Section 52
Chapter 51,409

African American inner-city youth exposed to violence: coping skills as a moderator for anxiety

Edlynn, E.S.; Gaylord-Harden, N.K.; Richards, M.H.; Miller, S.A.

American journal of orthopsychiatry 78(2): 249-258


ISSN/ISBN: 0002-9432
PMID: 18954188
DOI: 10.1037/a0013948
Accession: 051408669

Download citation:  

The current study examined types of coping as either protective or vulnerability factors for youth exposed to community violence in a sample of 240 inner-city, African American pre- and early adolescents across sixth and seventh grade. Coping was conceptualized within a contextually relevant framework.

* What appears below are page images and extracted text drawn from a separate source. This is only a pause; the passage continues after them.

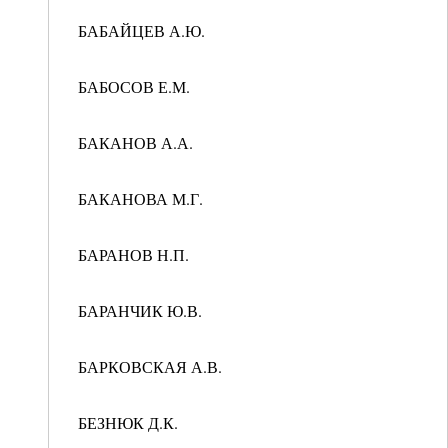
БАБАЙЦЕВ А.Ю.
БАБОСОВ Е.М.
БАКАНОВ А.А.
БАКАНОВА М.Г.
БАРАНОВ Н.П.
БАРАНЧИК Ю.В.
БАРКОВСКАЯ А.В.
БЕЗНЮК Д.К.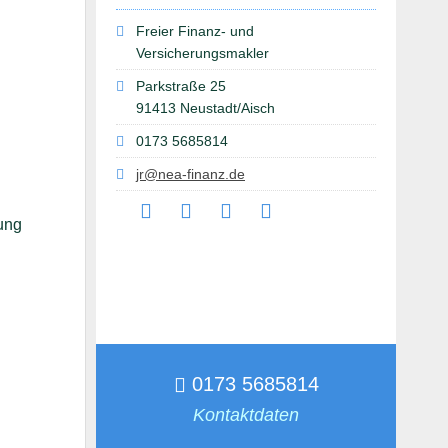
Freier Finanz- und
Versicherungsmakler
Parkstraße 25
91413 Neustadt/Aisch
0173 5685814
jr@nea-finanz.de
0173 5685814
Kontaktdaten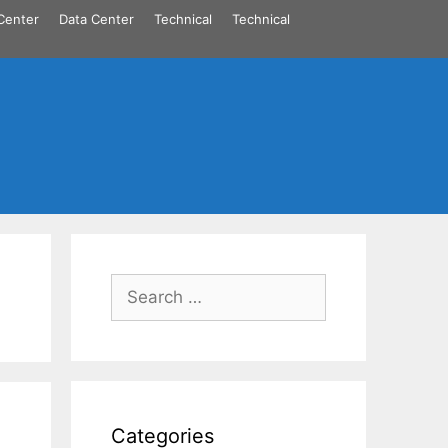
Center
Data Center
Technical
Technical
Search
for:
Categories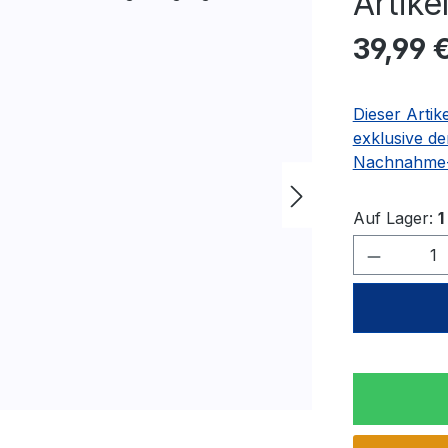
Artik
Regulärer Pr
39,99 
Dieser Artik
exklusive de
Nachnahme-
Auf Lager:
1
Produkt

It was predicted that avoidant coping would interact with exposure to violence to predict reductions in anxiety, cross-sectionally and longitudinally, whereas approach coping was expected to interact with violence exposure to predict increases in anxiety. Youth and parents both reported on youth exposure to community violence and anxiety symptoms; youth provided self-reports of their coping strategies. Data were analyzed by using hierarchical multiple regression analyses. As predicted, avoidant coping showed a protective function on anxiety symptoms; contrary to predictions, approach coping was unrelated to anxiety. Implications for future research on contextually and culturally relevant coping are discussed.